We'll pick the most generally applicable ones and post the QAs here or integrate them into the general documentation (also feel free to submit doc PRs, please).

## Does quantizing a model always reduce energy use?

No. Quantization (e.g. NF4, INT8) lowers the memory footprint, but it does not always lower energy consumption: the dequantization overhead can outweigh the memory-bandwidth savings, especially on smaller models. Whether quantization saves energy depends on both model size and GPU architecture.

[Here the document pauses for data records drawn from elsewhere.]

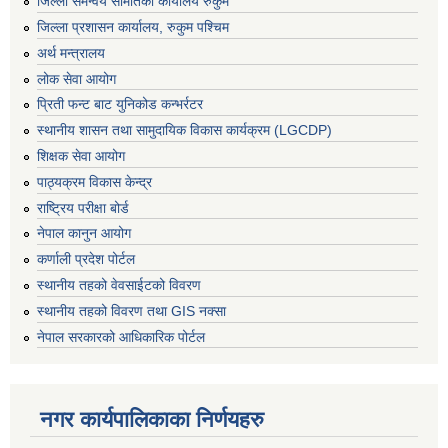
जिल्ला समन्वय समितिको कार्यालय रुकुम
जिल्ला प्रशासन कार्यालय, रुकुम पश्चिम
अर्थ मन्त्रालय
लोक सेवा आयोग
प्रिती फन्ट बाट युनिकोड कन्भर्रटर
स्थानीय शासन तथा सामुदायिक विकास कार्यक्रम (LGCDP)
शिक्षक सेवा आयोग
पाठ्यक्रम विकास केन्द्र
राष्ट्रिय परीक्षा बोर्ड
नेपाल कानुन आयोग
कर्णाली प्रदेश पोर्टल
स्थानीय तहको वेवसाईटको विवरण
स्थानीय तहको विवरण तथा GIS नक्सा
नेपाल सरकारको आधिकारिक पोर्टल
नगर कार्यपालिकाका निर्णयहरु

Direct GPU power measurements (Zhang, 2026; data and interactive tool: <https://hongping-zh.github.io/quant-energy/>) show, for weight-only NF4 vs FP16:

- **Small models (~1–3B):** NF4 often *increases* energy — roughly +25–56% on RTX 4090 (Ada) and +12–29% on RTX 5090 (Blackwell), while being near-neutral on T4.
- **Larger models:** NF4 can save energy — about −11% for a 7B model on RTX 5090 and −14% on T4; on A100/A800 (Ampere) it is roughly neutral (−4% at 7B, +2.5% at 14B).
- **INT8:** in the measured A800 set, INT8 *increased* energy substantially (+107–131% at 7–14B) from dequantization/throughput overhead — don't assume INT8 saves energy without measuring.

The crossover size (where NF4 flips from an energy penalty to savings) varies by architecture: ~2.1B on T4 (Turing) and ~4.8B on RTX 5090 (Blackwell); it is not reached within the tested range on RTX 4090 (Ada).

If energy efficiency matters, benchmark your specific model and hardware. For small models, FP16 may be more energy-efficient than quantized formats.